Verringerte Zyklizität
Die Andritz AG mit Firmensitz in Graz ist ein international tätiges
Technologieunternehmen im Anlagenbau. Mit rund 12.000 Mitarbeitern in
35 Produktionsstandorten und 120 Tochtergesellschaften erwirtschaftete das
Unternehmen einen Jahresumsatz von EUR 3,6 Mio. in 2007. Andritz produziert u.a.
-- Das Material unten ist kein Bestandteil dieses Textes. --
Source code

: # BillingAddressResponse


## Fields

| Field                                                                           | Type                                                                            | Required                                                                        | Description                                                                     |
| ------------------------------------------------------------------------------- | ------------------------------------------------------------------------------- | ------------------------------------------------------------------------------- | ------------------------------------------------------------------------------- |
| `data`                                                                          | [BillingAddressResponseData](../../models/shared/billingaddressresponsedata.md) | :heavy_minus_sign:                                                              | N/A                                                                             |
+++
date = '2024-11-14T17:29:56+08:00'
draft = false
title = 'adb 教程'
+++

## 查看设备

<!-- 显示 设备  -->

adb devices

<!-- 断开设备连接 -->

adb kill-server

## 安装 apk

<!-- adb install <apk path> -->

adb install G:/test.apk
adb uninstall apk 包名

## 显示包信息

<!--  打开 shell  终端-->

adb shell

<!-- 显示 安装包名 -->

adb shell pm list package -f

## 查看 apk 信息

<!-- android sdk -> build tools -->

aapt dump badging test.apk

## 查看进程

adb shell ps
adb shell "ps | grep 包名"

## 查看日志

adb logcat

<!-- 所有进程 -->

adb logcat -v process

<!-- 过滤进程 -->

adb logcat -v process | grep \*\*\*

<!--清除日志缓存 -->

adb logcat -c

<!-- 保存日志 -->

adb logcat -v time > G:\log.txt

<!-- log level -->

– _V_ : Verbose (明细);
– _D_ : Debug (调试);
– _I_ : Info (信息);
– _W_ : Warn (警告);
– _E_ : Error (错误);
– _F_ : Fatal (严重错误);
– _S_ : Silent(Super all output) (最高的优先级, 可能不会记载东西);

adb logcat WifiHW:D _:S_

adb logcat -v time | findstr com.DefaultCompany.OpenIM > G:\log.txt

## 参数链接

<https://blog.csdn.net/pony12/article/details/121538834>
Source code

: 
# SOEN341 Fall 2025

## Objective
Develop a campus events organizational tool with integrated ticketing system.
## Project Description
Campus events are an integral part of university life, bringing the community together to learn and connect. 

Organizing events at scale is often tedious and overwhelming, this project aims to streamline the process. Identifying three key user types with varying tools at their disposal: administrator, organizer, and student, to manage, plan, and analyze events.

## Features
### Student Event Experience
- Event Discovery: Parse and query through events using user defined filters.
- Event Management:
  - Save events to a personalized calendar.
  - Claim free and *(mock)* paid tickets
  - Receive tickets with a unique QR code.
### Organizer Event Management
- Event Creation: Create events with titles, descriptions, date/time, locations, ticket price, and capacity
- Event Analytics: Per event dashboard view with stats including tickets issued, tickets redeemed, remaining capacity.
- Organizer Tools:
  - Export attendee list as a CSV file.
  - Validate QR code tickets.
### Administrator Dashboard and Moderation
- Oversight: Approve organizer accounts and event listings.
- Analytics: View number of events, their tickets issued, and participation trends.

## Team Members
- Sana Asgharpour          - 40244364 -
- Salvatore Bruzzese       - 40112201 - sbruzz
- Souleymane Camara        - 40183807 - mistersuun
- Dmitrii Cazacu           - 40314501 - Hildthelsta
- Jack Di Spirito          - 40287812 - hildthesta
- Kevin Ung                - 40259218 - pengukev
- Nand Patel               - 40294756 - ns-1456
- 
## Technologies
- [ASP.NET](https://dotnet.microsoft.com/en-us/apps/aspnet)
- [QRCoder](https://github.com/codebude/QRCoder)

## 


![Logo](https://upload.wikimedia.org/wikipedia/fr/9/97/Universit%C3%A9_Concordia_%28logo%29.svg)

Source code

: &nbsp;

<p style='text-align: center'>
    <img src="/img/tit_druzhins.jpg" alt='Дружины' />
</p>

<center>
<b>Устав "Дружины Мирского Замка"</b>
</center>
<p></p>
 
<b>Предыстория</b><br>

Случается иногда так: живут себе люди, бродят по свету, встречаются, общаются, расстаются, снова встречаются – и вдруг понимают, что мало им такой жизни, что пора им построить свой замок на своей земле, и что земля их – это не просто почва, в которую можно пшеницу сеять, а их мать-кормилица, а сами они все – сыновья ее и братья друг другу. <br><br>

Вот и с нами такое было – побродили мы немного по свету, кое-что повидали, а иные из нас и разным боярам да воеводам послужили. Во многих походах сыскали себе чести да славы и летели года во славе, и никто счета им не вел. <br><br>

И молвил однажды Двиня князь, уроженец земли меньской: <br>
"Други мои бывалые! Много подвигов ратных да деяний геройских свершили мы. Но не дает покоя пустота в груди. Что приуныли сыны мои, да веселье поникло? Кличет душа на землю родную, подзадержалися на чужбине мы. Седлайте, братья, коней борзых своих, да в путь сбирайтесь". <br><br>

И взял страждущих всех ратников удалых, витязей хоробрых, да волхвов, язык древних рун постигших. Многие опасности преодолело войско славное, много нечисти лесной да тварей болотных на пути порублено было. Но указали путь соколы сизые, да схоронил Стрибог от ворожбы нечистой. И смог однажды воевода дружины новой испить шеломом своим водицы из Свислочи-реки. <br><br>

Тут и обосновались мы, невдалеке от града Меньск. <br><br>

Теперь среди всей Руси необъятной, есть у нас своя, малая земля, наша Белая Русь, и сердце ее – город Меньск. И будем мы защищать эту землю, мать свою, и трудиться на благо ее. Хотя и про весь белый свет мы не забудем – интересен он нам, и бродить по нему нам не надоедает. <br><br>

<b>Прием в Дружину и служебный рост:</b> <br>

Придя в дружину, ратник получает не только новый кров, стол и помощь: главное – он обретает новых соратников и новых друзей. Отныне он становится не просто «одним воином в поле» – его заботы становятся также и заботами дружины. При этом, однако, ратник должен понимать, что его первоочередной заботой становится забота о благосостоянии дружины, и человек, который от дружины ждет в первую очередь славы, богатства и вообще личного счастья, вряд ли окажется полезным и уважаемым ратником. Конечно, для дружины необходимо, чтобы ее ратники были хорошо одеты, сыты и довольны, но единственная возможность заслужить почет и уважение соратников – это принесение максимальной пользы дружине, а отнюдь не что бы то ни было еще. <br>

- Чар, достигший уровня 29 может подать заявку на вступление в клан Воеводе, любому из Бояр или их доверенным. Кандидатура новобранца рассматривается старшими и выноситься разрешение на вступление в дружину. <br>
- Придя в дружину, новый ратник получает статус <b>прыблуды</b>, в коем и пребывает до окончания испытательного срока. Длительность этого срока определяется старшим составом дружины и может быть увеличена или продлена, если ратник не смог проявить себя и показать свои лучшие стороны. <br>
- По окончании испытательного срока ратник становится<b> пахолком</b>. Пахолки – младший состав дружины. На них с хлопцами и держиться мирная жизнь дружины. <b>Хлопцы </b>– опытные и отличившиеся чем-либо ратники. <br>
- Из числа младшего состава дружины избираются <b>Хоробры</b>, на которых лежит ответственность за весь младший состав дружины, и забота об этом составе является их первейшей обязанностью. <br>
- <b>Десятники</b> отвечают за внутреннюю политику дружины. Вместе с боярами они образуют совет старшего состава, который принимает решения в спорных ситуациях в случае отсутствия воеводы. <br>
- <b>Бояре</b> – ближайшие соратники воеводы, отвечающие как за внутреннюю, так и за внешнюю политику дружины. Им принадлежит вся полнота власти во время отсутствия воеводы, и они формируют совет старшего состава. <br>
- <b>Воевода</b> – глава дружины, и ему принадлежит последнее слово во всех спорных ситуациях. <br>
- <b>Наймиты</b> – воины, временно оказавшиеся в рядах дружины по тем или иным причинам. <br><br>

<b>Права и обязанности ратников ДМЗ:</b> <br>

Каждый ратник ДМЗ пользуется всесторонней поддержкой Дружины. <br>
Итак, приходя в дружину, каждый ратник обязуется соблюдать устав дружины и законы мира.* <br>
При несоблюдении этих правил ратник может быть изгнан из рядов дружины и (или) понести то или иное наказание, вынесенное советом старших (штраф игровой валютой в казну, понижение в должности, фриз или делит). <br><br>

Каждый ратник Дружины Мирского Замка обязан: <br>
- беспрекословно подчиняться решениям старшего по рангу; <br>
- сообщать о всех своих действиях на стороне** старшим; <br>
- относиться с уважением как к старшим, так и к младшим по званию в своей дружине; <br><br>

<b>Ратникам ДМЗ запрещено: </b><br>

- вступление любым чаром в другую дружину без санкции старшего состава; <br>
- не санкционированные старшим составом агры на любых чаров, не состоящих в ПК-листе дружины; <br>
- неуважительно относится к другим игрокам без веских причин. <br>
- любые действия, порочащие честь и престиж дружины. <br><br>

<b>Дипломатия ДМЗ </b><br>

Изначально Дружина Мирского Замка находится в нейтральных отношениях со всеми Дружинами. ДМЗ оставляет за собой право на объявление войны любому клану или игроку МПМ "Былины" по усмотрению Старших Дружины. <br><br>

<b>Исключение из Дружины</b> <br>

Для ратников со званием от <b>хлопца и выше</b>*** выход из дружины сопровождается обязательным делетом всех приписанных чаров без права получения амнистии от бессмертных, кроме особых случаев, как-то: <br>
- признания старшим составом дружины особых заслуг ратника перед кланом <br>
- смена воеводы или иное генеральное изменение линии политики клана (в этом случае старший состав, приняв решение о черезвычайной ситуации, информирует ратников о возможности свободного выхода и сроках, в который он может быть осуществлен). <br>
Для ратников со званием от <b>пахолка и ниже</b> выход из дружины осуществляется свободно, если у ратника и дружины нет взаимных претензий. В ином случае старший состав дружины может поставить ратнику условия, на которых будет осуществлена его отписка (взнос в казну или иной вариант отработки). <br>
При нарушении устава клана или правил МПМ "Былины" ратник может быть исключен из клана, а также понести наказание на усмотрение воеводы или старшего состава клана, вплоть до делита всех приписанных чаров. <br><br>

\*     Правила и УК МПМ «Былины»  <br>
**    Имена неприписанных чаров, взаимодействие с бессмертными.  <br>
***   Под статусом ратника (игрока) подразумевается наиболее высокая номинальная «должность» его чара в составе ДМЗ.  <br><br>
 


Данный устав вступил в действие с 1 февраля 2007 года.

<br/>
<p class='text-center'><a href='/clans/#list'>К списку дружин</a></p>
Anlagen für die Papier- und Zellstoffindustrie und die Stahlbranche. Ein weiteres
Segment, welches vor allem durch die in 2006 erfolgte Akquisition der VA Tech Hydro
an Bedeutung gewonnen hat, ist die Herstellung von Komponenten für
Wasserkraftwerke.
Das Auftragsbuch erhöhte sich im Gesamtjahr 2007 auf ein Rekordniveau von
EUR 3,8 Mio. wodurch ein solides Umsatzwachstum für 2008 in unseren Augen
gesichert ist. Durch die stark positive Entwicklung der Wasserkraftsparte, welche
weniger den konjunkturellen Schwankungen ausgesetzt sein sollte, sehen wir Andritz
heute stärker positioniert als im letzten Abschwung von 2001 bis 2002. Wir erwarten
eine weitere Ergebnisverbesserung für 2008 mit einer EBITA Marge von 6,7 % im
Vergleich zu 6,0 % in 2007.
+ Wachsender Umsatzanteil bei erneuerbarer Energie (u.a. Wasserkraft)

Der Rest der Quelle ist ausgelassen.